In worship also each member is regarded as a sinner in God’s eyes and needs forgiveness. It is in this spirit that members are able to face and embrace one another. A biblical example is the Genesis story of Esau and Jacob forgiving and reconciling and being able to face one another.
Now Jacob looked up and saw Esau coming... He himself went on ahead of them, bowing himself to the ground seven times, until he came near his brother. But Esau ran to meet him, and embraced him, and fell on his neck and kissed him, and they wept... Jacob said, “...truly to see your face is like seeing the face of God...” (Gen. 33: 1,3-4,10)
In worship people are also encouraged to share their blessings and gifts as the Sprit has blessed them. These gifts include sharing the empowering stories and experiences of their lives. These stories become narratives about the healing God in the community of faith, and the power of faith in the healing God is affirmed. Healing occurs because people who had lost hope are validated and helped to see God again. Once they meet the triune God, they are healed and forgiven and are able to forgive themselves and their loved ones and face the future with hope. The problem of their hearts is solved by Jesus’ powerful words “Your sins are forgiven.”

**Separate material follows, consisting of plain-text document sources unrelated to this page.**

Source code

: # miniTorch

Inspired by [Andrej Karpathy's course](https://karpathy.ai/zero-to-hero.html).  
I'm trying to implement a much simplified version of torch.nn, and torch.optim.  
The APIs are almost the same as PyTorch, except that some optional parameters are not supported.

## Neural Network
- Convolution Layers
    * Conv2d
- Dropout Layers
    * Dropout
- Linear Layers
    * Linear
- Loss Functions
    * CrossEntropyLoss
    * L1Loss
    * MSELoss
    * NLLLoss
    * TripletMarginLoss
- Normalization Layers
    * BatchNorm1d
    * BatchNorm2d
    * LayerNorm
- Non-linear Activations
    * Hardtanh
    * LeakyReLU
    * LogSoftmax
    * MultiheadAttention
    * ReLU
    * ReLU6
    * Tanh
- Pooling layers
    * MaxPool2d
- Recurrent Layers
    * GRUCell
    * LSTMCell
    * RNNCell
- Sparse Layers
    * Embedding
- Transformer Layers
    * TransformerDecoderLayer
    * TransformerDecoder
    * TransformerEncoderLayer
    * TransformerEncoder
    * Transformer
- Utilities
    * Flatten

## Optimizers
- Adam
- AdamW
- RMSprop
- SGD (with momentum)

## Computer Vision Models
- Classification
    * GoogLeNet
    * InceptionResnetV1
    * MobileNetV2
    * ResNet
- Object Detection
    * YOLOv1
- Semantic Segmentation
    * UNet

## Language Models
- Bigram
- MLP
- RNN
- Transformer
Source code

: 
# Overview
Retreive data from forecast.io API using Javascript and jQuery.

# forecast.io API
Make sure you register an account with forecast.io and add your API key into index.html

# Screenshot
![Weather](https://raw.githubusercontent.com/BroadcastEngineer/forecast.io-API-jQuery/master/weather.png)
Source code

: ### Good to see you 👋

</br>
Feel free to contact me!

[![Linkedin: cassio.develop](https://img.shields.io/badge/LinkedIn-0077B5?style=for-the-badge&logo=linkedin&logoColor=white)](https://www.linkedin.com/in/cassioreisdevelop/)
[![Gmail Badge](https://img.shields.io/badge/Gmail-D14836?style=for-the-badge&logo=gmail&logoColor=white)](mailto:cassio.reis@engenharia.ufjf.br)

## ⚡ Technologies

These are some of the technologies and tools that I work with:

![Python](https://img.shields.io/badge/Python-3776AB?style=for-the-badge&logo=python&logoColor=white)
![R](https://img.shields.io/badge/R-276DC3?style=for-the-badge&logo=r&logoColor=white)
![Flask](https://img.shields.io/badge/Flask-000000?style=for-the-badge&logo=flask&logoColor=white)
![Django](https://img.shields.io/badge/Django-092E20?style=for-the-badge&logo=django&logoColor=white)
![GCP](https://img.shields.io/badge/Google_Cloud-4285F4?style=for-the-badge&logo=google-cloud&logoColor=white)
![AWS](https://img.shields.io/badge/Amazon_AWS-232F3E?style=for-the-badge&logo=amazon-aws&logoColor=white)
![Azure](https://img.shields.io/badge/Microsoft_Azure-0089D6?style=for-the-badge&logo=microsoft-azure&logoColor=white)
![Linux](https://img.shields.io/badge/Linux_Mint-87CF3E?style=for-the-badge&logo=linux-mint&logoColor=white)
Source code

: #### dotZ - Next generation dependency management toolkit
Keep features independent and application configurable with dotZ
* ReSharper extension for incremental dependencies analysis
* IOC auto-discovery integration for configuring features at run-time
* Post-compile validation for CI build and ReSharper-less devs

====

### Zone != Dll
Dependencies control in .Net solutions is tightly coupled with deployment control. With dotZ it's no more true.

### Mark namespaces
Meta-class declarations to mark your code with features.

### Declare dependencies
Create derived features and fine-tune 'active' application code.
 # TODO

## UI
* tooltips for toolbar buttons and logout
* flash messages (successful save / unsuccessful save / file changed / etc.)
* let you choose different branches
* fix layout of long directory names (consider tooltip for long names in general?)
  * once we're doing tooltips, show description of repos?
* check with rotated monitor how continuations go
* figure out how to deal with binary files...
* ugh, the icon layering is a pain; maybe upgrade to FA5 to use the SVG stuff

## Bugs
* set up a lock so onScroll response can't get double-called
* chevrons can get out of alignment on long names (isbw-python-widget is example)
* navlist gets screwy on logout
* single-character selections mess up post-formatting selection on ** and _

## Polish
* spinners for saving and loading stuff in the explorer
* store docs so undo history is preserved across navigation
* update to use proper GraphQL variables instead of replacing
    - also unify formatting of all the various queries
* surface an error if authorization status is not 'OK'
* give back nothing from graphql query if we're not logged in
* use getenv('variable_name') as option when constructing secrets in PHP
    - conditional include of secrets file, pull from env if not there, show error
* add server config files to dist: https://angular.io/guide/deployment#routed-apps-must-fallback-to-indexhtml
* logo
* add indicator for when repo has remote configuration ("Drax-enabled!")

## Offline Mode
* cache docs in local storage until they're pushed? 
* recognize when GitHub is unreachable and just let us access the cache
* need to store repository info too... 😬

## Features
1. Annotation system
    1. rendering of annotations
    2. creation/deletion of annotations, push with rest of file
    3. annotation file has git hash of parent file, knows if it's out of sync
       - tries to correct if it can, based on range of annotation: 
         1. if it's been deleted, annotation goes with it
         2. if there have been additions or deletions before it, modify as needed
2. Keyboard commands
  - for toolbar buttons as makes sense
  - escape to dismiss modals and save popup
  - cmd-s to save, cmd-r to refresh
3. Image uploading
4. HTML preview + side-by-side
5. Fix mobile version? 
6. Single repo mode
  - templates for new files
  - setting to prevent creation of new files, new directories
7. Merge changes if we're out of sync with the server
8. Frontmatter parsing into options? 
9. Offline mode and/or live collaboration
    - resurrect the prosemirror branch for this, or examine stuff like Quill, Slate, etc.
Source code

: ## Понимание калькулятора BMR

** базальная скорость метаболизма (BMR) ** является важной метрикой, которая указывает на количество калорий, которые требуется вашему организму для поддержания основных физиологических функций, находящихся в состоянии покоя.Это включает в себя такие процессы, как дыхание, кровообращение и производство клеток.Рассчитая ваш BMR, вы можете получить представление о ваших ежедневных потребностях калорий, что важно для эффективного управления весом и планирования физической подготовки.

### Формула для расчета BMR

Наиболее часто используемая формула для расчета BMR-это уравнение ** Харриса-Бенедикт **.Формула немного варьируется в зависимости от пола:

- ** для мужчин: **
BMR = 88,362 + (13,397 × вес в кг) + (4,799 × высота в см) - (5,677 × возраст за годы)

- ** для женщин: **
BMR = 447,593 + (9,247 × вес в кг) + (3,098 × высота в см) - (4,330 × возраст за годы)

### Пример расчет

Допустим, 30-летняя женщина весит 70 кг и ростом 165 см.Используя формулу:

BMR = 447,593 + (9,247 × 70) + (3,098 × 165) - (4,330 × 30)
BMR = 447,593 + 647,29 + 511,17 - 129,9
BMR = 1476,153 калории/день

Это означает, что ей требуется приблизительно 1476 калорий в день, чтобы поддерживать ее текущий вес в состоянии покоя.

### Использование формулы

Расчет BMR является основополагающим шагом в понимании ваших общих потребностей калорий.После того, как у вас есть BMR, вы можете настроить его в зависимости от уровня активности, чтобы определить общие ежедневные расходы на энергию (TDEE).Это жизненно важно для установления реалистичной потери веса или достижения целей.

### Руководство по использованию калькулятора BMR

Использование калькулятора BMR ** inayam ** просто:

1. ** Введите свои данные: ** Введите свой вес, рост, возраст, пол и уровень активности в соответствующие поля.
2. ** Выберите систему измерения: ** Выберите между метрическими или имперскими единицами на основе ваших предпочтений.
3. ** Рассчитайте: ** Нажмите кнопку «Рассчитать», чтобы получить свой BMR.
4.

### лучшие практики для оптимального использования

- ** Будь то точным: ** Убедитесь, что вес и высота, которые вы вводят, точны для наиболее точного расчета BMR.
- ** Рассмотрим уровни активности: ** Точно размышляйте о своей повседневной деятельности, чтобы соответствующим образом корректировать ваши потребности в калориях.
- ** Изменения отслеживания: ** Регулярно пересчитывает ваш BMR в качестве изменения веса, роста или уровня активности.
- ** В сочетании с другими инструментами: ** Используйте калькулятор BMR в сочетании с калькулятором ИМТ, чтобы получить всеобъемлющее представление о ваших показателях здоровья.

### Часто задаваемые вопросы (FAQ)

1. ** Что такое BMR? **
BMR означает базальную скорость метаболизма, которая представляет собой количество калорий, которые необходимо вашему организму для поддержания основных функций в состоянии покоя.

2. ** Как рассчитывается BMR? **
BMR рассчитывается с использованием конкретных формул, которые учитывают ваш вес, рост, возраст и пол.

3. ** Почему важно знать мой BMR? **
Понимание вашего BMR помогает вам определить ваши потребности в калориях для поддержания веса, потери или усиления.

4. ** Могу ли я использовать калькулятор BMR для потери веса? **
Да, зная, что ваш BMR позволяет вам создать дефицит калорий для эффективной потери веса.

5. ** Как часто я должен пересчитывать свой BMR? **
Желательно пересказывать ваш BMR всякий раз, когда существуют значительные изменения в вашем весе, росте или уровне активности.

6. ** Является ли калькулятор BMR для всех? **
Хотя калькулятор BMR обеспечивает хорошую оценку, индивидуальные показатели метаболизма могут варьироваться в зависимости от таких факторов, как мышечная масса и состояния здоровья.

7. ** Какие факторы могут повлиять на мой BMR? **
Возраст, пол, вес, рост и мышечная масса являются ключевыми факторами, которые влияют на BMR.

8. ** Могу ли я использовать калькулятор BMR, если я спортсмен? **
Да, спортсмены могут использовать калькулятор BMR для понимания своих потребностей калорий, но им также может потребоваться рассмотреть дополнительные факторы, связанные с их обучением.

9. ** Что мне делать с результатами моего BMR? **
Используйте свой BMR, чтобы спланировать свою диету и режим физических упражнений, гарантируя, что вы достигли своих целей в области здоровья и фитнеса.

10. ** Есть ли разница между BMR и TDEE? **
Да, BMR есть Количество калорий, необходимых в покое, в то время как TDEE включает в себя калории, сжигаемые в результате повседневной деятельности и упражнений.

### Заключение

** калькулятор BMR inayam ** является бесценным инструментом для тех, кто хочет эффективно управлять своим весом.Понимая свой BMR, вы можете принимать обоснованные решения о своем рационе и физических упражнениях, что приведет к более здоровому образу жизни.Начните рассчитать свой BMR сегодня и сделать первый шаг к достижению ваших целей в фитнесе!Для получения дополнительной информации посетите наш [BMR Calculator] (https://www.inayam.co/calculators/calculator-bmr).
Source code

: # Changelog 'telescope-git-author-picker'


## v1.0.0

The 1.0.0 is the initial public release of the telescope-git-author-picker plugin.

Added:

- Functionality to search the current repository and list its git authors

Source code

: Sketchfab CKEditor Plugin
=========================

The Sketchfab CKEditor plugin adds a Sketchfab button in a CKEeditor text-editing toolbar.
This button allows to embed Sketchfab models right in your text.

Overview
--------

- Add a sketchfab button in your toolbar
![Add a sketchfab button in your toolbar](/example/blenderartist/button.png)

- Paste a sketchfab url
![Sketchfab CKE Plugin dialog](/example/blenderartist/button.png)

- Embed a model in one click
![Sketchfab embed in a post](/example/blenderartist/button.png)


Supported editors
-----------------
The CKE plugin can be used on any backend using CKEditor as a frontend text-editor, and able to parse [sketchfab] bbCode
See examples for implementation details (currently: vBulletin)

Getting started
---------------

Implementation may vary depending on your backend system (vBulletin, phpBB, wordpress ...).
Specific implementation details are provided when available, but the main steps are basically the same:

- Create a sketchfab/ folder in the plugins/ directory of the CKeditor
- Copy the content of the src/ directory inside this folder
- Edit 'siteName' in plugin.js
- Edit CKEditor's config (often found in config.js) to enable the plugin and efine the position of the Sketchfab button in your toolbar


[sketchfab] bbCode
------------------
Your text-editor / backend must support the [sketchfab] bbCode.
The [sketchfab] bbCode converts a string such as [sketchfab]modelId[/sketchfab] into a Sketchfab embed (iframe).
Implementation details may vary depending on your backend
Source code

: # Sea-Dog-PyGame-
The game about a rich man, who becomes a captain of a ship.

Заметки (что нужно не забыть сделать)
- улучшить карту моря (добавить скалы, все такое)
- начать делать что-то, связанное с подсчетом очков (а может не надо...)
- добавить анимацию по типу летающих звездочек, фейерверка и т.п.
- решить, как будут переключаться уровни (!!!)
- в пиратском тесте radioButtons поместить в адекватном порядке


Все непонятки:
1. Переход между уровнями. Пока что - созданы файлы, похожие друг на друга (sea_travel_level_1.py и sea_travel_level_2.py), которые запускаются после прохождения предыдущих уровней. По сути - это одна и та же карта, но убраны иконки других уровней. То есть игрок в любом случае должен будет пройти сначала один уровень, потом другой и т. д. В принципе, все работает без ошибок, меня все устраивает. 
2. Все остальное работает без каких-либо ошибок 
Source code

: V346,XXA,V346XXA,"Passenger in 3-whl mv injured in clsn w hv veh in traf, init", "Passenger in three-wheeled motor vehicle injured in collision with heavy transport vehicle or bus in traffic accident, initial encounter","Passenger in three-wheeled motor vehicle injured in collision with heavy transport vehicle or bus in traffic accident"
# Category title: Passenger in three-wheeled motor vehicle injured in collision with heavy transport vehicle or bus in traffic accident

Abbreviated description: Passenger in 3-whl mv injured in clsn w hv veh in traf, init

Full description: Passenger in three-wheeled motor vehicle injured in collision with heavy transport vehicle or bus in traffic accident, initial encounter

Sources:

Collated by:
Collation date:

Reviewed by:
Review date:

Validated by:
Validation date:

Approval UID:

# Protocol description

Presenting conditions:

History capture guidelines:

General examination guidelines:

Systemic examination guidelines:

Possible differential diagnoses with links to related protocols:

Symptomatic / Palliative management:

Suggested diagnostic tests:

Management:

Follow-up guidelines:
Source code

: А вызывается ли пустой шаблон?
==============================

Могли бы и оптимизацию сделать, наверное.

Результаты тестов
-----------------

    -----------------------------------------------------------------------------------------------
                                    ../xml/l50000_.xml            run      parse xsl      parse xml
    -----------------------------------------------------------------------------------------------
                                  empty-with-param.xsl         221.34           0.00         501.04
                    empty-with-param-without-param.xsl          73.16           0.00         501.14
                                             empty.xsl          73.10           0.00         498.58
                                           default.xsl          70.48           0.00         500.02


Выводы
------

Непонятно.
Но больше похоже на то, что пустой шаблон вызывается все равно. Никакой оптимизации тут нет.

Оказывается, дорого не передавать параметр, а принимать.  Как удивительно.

Grassroots communities need assistance in understanding themselves, empowerment for action, and adjustment to the demands of their relationships as they transit from injustice to peace and harmony. This will create new opportunities to address conflict and advocate for a just peace from a personal, relational, structural and cultural-contextual perspective.
Biblical hope is grounded in the knowledge of God’s justice. It is the confident expectation of a better future, living faithfully in harmony and peace in a diverse but unified world in Christ. God is the source of justice and peace, and we are called to be in partnership with God by advocating for justice and peace in the world. This is our vocation in mission, our commitment as the church to the quest of a just peace.
[1] “Church”, in Allan Richardson and John Bowden, The Westminster Dictionary of Christian Theology, Westminster Press, Philadelphia, 1983.
[2] “Peace”, in J.D. Douglas et al., New Bible Dictionary, Inter-Varsity Press, 1999.
[3] Craig Van Gelder, The Essence of the Church: A Community Created by the Spirit, Baker Book House Company, Grand Rapids, MI, 2000, p. 25.
[4] John Patton, Pastoral Care in Context: An Introduction to Pastoral Care, Westminster/John Knox Press, Louisville, KY, 1999, p. 6.
[5] Terence Freitheim, God and the World in the Old Testament: A Relational Theology of Creation, Abingdon Press, Nashville, TN, 2005, p. 17.
[6] John Mbiti, African Religions and Philosophy, Heinemann Educational Publishers, Oxford, 1990, p. 113.
[7] Augustine C. Musopole, Being Human in Africa: Towards an African Christian Anthropology, Peter Lang, New York, 1994, p. 173.
[8] Andrea M. Ng’weshemi, Rediscovering the Human: The Quest for Christo-theological Anthropology in Africa, Peter Lang, New York, 2002, p. 11.
[9] Musopole, p. 174.
[10] Musopole, p. 176.
[11] Ng’weshemi, p. 15.
[12] Musopole, p. 181.
[13] Christine Mbeya Mabonzo,. A Liberation Theology of Being Muntu from an African Woman’s Perspective: A Comperative Study of Thomas Aquinas’ Theology of Being and African Worldview, PhD Dissertation, Claremont Graduate University, CA, 2003, p. 193.
[14] Emmanuel Y. Lartey, In Living Color: An Intercultural Approach to Pastoral Care and Counseling, Jessica Kingsley Publishers, London, 2003).
[15] Desmond Tutu, No Future Without Forgiveness, Image Doubleday, New York, 1999, p. 16.